In the early nineteenth century two new processes demand recognition: wood-engraving and lithography. The former, reviewed in the preceding chapter with reference to its development in America, speedily gained in technical perfection at the hands of English engravers. It spread far and wide in Europe, adapting itself to the charming illustrations of Ludwig Richter and doing full justice to the expressive, accurate line of Adolph von Menzel’s pen-and-ink work. Light and vivacious in the vignettes of Tony Johannot, Gigoux, Célestin Nanteuil, it grows somber in Doré’s designs for the Bible and for Dante’s “Divina Commedia.”

CHRIST DISPUTING WITH THE DOCTORS

Adolph von Menzel

Shortly after the advent of wood-engraving, lithography appears, and offers the tempting inducement of utmost technical simplicity to the artist. The drawing is made on the stone or on transfer paper with lithographic ink or crayon; the transferring and preparation of the stone (or metal plate) with acid, gum, and water is left to the printer. No wonder that the process found wide favor and that it was put to a great variety of uses: innumerable portraits, endless series of views, costume plates, music titles, reproductions of pictures. In the hands of artists the process proves its merit by such prints as “Christ Disputing with the Doctors,” by Adolph von Menzel, that untiring pioneer of realism in Germany. The scene with its masterly characterization is astonishing in the play of expression on each face and figure. In France both processes burst into profuse bloom with the awakening of romanticism. The thirties and forties bring a wealth of notable lithographic productions, the work of Delacroix, Isabey, Géricault, Decamps, Diaz, and a host of other artists. Gavarni uses this easy medium to portray in thousands of sketches the life of all Paris. Daumier portrays the frailties of humanity in his cartoons for “Charivari” and “La Caricature,” or else wields his crayon as a formidable political weapon; in the print selected for illustration he shows us Louis Philippe at the death-bed of a political offender “who can now be released, being no longer dangerous.”

CARTOON ON LOUIS PHILIPPE

Honoré Daumier

The fortunes of France, fraught with conquest under the first Napoleon, sink to humdrum levels with the Restoration. For years all recollection of the Emperor and his Grande Armée is embittered by the final disaster. But passing years restore the luster of former great exploits, and gradually these become a favorite subject for illustration. The field is well covered by Charlet’s military scenes, though none of these approach the grandeur and skill displayed by Auguste Raffet. In his “Midnight Review” we see innumerable hosts of shades, passing in review before the phantom emperor on his white charger; an immense concourse insensibly merging into the mists of night.
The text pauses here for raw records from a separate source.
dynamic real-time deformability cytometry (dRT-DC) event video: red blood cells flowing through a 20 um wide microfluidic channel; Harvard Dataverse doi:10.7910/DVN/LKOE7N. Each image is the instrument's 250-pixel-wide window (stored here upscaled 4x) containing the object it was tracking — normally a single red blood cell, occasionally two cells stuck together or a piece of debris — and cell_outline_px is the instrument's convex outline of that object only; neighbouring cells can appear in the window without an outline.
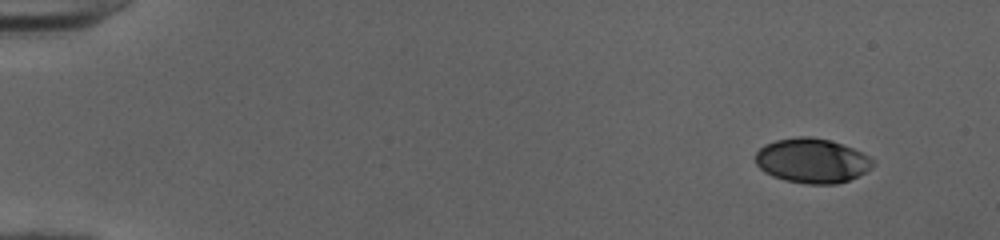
{"species": "human", "species_latin": "Homo sapiens", "temperature_condition": "cold", "stored_images_in_passage": 48, "camera_frame_rate_fps": 3000, "um_per_image_px": 0.085, "donor": {"sex": "female"}, "frame": {"image": 1, "passage_image": 1, "time_ms": 0.0, "image_size_px": [1000, 240], "cell_outline_px": [[872, 164], [864, 172], [848, 180], [836, 184], [808, 184], [784, 180], [772, 176], [764, 172], [756, 164], [756, 152], [764, 144], [776, 140], [800, 136], [808, 136], [828, 140], [852, 148], [868, 156], [872, 160]], "centroid_in_image_um": [68.95, 13.66], "position_along_channel_um": 16.0, "area_um2": 30.11}}
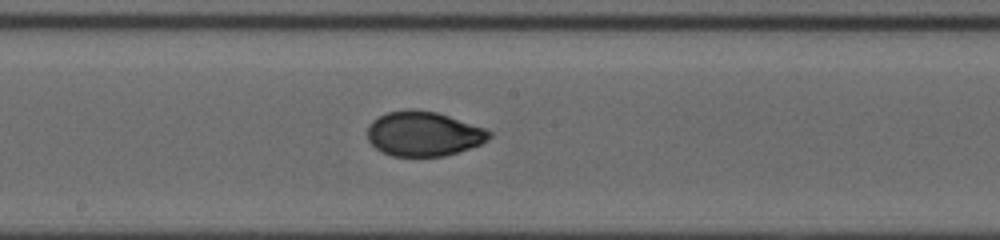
{"frame": {"image": 2, "passage_image": 26, "time_ms": 8.333, "image_size_px": [1000, 240], "cell_outline_px": [[492, 136], [488, 140], [480, 144], [444, 156], [392, 156], [380, 152], [368, 140], [368, 124], [372, 120], [388, 112], [408, 108], [412, 108], [436, 112], [488, 128], [492, 132]], "centroid_in_image_um": [36.01, 11.36], "position_along_channel_um": 212.2, "area_um2": 31.96}}
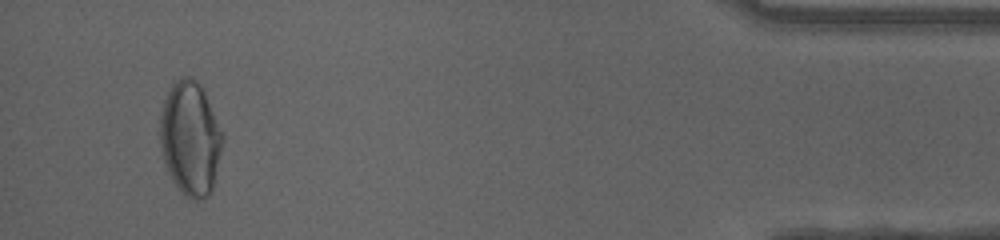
{"frame": {"image": 3, "passage_image": 46, "time_ms": 15.0, "image_size_px": [1000, 240], "cell_outline_px": [[224, 140], [212, 188], [208, 196], [200, 200], [192, 200], [180, 192], [172, 180], [168, 172], [160, 148], [160, 116], [164, 100], [172, 84], [176, 80], [184, 76], [192, 76], [204, 88], [224, 132]], "centroid_in_image_um": [16.2, 11.74], "position_along_channel_um": 419.0, "area_um2": 42.14}, "authors_computed_cell_mechanics": {"area_um2": 31.9634, "velocity_mm_per_s": 4.0279, "shape_relaxation_time_tau1_ms": null, "shape_relaxation_time_tau2_ms": 0.9022, "deformation_change_tau1": null, "deformation_change_tau2": 0.0396}}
In the forties there is a welcome revival of etching, Charles Jacque being one of the pioneers, skillful alike in his handling of acid and dry-point. His theme is the peasant’s life, his setting the wooded, undulating region about Barbizon: broad, sunny fields, thriving farms, pastures with cattle, sheep, and pigs, for which he shows an especial predilection. The peasant, here, is no longer the joyous, carousing, merry being of Ostade’s fancy. In the plates of Millet and Jacque we see him at his daily labors and the woman at her household tasks, as in the “Woman Churning,” by Jean François Millet, drawn in sober, telling lines, and evoking by some subtle magic a sense not only of the scene before us, but of her surroundings and her whole labor-laden life.